January 25, 2021 by Bob Yirka
Stellar-Mass Black Hole
This artist's impression shows a binary system containing a stellar-mass black hole called IGR J17091-3624, or IGR J17091 for short. The strong gravity of the black hole, on the left, is pulling gas away from a companion star on the right. This gas forms a disk of hot gas around the black hole, and the wind is driven off this disk. Credit: NASA/CXC/M.Weiss

It was a good week for space science as a trio of researchers from Queen Mary University of London, Ludwig-Maximilians-Universität and the University of Amsterdam found that black holes could reach "stupendously large" sizes. Bernard Carr, Florian Kühnel and Luca Visinelli suggested some black holes could be primordial, indicating that they could grow larger than previously thought. Also, Physicist Pekka Janhunen with the Finnish Meteorological Institute proposed that a human-populated mega-satellite orbiting Ceres could be a way to establish a human presence in space. And a team at Université de Montréal found a "super-puff" planet like no other—the core mass of the giant exoplanet WASP-107b is lower than what was thought to be needed to envelop giant planets.

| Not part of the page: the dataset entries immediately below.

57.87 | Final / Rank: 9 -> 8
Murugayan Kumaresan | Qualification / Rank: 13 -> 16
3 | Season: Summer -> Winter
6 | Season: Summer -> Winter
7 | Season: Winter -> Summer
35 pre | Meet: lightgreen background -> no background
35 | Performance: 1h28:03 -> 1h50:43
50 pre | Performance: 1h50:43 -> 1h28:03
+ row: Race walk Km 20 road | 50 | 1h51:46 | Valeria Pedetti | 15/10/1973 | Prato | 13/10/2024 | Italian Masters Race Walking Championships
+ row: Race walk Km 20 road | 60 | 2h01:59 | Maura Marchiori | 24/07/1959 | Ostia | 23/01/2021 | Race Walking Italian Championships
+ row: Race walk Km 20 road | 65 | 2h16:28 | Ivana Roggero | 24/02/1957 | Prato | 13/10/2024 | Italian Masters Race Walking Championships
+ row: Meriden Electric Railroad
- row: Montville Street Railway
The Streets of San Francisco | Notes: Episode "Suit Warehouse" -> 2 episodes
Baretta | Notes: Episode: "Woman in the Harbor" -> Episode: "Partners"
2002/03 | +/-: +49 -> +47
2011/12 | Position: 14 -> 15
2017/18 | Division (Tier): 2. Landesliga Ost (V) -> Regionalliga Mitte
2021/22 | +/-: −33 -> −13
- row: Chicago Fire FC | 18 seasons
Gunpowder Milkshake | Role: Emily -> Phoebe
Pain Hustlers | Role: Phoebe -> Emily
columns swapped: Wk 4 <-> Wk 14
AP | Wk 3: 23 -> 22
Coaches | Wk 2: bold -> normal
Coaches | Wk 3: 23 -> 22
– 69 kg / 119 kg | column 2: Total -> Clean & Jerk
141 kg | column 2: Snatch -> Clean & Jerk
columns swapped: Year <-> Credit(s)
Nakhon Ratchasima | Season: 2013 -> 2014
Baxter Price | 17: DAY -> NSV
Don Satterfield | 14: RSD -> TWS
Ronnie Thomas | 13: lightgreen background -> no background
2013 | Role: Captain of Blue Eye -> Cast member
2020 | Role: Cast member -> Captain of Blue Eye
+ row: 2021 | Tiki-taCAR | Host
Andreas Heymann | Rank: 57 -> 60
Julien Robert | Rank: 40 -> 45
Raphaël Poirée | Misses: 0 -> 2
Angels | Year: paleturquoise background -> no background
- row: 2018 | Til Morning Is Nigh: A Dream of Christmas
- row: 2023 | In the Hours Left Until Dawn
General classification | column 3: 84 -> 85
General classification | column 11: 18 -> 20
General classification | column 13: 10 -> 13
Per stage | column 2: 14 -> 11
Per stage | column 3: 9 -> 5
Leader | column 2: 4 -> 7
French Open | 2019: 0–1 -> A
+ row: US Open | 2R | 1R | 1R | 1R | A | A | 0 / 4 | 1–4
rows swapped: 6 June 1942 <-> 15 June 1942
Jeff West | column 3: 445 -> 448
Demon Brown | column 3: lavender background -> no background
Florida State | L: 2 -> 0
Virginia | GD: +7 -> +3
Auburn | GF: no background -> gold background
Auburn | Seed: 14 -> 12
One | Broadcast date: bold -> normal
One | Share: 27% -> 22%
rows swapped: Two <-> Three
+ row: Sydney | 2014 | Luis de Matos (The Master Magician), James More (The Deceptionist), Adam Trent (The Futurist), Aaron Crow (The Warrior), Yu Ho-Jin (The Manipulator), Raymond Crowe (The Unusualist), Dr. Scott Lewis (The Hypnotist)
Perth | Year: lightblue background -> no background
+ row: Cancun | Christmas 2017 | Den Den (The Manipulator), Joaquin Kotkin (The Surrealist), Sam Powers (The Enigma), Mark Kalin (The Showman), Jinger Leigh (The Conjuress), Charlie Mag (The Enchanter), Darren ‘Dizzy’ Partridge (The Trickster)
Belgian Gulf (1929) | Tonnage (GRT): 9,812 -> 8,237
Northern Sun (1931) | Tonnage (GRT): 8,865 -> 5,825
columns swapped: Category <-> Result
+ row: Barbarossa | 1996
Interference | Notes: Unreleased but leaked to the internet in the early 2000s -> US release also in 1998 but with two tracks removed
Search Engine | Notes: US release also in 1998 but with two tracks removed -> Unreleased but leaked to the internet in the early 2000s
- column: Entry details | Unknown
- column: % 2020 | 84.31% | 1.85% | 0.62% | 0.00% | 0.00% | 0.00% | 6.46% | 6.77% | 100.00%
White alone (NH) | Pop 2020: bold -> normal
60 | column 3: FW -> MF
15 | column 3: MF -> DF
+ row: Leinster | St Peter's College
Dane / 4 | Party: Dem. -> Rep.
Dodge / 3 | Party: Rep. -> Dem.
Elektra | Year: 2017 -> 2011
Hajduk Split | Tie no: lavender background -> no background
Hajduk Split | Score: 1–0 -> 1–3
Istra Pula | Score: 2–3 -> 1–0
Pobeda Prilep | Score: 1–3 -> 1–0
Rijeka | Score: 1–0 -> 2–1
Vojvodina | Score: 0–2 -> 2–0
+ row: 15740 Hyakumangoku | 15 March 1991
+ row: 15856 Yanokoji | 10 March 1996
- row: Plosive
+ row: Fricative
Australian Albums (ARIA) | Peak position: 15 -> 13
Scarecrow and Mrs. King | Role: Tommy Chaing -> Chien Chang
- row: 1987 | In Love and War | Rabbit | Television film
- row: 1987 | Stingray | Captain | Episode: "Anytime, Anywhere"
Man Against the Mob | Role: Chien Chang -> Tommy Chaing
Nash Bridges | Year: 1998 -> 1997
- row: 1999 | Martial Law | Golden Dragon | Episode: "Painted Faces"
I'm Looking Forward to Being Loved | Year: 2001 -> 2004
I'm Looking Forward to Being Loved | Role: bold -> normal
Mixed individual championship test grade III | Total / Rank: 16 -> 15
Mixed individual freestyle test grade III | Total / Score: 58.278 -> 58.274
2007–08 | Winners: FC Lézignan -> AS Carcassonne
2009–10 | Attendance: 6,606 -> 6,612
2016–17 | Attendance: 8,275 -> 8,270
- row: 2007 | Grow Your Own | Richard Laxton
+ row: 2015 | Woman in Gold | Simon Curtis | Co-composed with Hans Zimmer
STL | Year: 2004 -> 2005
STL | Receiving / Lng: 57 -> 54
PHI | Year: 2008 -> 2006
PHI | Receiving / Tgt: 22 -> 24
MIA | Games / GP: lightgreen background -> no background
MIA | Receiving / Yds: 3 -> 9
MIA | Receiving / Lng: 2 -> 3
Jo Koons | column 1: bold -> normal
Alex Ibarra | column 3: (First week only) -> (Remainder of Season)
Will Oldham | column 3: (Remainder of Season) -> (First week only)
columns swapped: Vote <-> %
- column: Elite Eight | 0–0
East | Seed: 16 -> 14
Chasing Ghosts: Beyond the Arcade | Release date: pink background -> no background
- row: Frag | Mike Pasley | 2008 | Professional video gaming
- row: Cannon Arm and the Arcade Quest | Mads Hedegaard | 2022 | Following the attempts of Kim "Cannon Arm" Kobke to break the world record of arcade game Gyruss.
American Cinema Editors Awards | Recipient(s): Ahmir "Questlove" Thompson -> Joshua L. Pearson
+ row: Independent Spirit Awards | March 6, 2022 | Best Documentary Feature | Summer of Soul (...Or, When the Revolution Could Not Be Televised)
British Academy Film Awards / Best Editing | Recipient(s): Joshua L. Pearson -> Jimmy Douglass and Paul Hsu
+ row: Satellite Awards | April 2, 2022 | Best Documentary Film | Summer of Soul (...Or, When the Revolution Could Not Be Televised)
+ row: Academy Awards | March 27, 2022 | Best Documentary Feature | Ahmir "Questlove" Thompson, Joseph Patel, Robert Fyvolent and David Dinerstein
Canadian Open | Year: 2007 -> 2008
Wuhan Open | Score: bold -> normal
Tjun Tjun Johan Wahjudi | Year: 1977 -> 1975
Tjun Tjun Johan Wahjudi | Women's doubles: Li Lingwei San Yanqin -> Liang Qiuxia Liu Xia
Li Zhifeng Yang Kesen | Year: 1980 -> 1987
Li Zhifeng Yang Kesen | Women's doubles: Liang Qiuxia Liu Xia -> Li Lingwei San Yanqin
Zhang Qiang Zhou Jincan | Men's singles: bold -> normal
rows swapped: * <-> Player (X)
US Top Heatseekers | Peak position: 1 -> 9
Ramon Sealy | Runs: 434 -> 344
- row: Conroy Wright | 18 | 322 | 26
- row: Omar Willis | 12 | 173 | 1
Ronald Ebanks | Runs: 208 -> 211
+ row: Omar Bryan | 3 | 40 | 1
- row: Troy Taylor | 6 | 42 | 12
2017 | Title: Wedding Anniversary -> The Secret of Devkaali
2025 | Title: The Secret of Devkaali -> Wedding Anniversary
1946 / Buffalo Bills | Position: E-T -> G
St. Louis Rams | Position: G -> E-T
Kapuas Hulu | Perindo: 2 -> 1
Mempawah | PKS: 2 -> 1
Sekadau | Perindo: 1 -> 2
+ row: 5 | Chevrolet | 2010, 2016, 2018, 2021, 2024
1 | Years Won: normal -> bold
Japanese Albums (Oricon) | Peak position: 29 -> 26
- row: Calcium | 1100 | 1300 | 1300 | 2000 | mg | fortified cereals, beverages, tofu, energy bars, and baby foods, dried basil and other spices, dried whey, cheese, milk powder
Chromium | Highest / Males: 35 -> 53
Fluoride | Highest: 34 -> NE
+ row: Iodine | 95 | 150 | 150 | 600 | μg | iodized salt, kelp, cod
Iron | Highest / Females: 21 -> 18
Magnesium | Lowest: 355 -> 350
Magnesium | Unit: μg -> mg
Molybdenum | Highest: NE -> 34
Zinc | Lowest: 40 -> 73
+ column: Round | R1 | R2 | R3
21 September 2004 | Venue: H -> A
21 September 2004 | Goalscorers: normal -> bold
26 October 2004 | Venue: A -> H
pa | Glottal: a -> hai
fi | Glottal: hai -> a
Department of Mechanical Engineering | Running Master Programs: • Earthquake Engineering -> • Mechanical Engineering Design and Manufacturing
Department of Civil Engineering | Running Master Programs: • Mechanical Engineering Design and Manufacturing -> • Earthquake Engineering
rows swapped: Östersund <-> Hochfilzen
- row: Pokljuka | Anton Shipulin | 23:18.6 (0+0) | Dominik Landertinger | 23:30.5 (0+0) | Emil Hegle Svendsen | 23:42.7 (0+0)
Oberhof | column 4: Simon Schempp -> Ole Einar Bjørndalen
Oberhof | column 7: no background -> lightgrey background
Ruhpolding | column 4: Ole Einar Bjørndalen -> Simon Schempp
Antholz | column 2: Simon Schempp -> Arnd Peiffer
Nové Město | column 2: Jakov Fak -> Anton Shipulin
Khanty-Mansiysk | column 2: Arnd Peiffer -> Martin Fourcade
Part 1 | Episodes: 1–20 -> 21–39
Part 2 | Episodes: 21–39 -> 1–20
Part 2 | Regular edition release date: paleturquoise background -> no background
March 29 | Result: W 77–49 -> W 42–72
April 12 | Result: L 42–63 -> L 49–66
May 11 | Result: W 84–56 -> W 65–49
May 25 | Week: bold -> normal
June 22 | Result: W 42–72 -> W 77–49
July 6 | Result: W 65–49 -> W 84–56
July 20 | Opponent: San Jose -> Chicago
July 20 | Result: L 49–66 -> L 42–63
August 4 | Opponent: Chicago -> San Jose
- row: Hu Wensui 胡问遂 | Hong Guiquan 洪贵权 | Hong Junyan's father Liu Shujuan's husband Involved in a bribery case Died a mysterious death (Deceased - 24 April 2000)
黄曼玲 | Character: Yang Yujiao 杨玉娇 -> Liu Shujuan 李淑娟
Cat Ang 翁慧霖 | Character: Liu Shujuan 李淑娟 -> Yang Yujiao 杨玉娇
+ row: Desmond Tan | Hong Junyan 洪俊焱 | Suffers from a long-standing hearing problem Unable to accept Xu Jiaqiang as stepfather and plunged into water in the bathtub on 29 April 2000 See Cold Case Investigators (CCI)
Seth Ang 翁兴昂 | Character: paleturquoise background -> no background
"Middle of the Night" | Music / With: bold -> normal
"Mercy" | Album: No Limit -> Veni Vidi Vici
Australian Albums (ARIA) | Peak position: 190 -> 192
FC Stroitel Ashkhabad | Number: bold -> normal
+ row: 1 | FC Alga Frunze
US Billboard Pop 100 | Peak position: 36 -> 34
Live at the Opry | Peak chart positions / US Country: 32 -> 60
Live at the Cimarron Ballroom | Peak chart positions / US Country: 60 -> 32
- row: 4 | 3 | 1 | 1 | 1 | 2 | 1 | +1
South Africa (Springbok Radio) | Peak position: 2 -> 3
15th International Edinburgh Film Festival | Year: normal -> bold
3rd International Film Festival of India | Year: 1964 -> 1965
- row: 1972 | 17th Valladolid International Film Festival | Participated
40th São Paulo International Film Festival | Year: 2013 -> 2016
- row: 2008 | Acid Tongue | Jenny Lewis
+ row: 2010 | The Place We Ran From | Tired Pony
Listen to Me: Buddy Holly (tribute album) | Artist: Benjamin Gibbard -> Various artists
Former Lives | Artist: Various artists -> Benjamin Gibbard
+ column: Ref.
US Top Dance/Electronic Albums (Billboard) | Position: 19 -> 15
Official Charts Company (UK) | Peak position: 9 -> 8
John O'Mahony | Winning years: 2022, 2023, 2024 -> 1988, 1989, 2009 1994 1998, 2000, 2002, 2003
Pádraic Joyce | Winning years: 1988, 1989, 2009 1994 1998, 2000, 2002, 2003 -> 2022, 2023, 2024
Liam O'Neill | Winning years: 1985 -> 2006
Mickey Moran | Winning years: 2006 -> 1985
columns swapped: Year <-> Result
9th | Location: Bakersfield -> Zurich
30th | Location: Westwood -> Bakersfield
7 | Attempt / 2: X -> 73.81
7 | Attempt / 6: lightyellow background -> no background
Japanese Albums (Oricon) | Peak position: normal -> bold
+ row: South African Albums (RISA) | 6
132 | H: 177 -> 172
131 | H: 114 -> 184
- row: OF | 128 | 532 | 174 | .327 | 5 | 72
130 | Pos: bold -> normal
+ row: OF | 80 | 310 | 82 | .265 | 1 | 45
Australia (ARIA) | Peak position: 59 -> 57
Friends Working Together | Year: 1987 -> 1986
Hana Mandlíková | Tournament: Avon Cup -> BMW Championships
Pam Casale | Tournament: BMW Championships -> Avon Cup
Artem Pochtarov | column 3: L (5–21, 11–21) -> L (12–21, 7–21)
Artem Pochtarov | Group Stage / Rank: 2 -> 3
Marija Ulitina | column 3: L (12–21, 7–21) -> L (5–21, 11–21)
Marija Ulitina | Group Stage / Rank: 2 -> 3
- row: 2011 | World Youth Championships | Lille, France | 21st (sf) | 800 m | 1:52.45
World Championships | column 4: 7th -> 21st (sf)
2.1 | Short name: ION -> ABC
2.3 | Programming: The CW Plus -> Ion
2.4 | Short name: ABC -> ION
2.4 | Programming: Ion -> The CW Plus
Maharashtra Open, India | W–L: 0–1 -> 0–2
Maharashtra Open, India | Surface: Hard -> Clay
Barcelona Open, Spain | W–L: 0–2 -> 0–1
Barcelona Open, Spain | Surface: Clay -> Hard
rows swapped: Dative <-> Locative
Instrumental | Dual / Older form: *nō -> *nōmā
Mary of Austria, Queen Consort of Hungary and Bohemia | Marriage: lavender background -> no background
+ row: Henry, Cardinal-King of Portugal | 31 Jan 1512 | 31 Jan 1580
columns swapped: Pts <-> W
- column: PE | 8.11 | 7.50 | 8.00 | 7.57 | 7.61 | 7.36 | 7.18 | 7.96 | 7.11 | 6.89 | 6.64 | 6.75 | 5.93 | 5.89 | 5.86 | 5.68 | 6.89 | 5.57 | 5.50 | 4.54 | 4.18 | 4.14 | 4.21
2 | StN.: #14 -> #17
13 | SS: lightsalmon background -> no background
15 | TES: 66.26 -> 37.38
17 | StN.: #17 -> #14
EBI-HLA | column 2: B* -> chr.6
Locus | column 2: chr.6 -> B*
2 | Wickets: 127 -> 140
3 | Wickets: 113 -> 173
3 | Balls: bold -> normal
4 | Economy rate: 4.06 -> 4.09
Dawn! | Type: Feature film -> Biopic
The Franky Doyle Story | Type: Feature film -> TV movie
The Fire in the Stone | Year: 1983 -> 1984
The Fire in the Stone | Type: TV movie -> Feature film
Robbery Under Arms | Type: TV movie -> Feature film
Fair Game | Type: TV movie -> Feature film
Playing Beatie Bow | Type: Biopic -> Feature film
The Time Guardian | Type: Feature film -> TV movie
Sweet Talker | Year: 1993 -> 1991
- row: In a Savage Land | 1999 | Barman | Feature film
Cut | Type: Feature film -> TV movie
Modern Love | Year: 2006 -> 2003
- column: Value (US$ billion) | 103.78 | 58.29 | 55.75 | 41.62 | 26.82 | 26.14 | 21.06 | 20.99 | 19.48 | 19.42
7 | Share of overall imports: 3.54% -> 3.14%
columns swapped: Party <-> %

In technology news, a combined team from the University of Edinburgh and the University of Southampton built a squid-inspired robot that can swim with nature's most efficient marine animals. Also, a team at Pennsylvania State University developed an inexpensive battery that charges rapidly for electric vehicles and may thus reduce range anxiety. And the team behind the Brave browser issued an update adding the peer-to-peer IPFS protocol as a way to combat censorship, making it possible to transfer files without using dedicated servers. Also, a team at Rensselaer Polytechnic Institute announced the creation of pFoodReQ, a system that can recommend recipes tailored around the preferences and dietary needs of individual users.

In other news, a team at Sloan Kettering Institute solved a 100-year-old cancer mystery—they found that the Warburg effect was due to a previously unknown link between Warburg metabolism and the activity of an enzyme in the cell. Also, a combined team from the International Centre for Radio Astronomy Research and the University of Western Australia achieved a record-breaking laser link that could provide a test of Einstein's theories.

And finally, a team at the Icahn School of Medicine at Mount Sinai found that smart watches can detect symptoms of COVID-19 before the wearer knows they are infected.